Coronavirus, in Cina test del vaccino sull’uomo

Dopo gli Stati Uniti anche la Cina si inserisce nella corsa per sconfiggere l’epidemia coronavirus. Il Quotidiano del Popolo, la voce del Partito comunista cinese riporta che i ricercatori dell’Accademia cinese delle scienze mediche militari, l’istituto affiliato all’Esercito popolare di Liberazione, hanno ricevuto l’approvazione da Pechino per avviare gli studi clinici a partire già da questa settimana.
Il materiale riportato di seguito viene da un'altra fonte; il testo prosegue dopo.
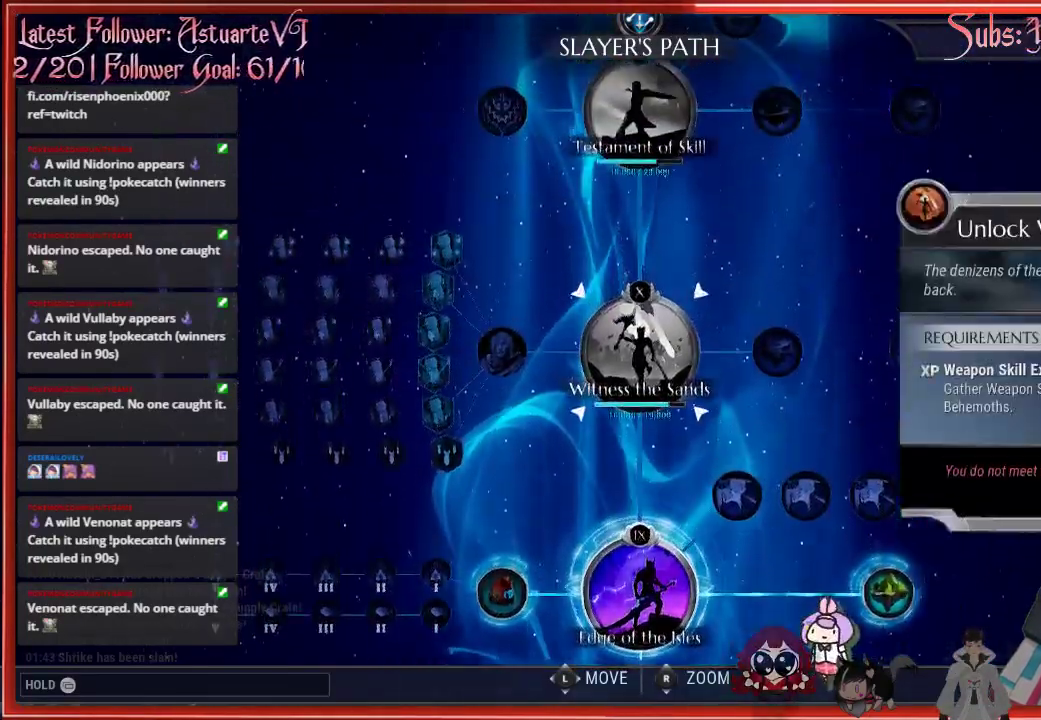
{"buttons": [], "left_stick": "up", "right_stick": "center", "events": [[450, "left_stick", "up"]]}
La prima fase della sperimentazione è dedicata alla sicurezza per l’uomo. Le informazioni riportate nel database di registrazione clinica sperimentale mostrano come i ricercatori vogliano coinvolgere 108 individui sani.

Negli Stati Uniti

Negli Stati Uniti il potenziale vaccino sviluppato dall’Istituto nazionale di allergie e malattie infettive e dalla società di biotecnologie statunitense Moderna è stato iniettato a 45 volontari sani lunedì 16 marzo. I test stanno avvenendo a Seattle.

In Europa

In Europa invece le prime sperimentazioni partiranno il prossimo giugno. A comunicarlo è la Commissione Europea: “La CureVac, azienda biofarmaceutica, attiva fra Germania e Stati Uniti ha già avviato il suo programma di sviluppo di un vaccino anti Covid-19 e si prevede l’avvio di test clinici a partire da giugno 2020”. Il direttore del Consiglio Superiore di Sanità, Franco Locatelli ha commentato: “Serve agilità perché abbiamo bisogno di dare risposte immediate e di attivare nel modo più veloce possibile studi clinici”.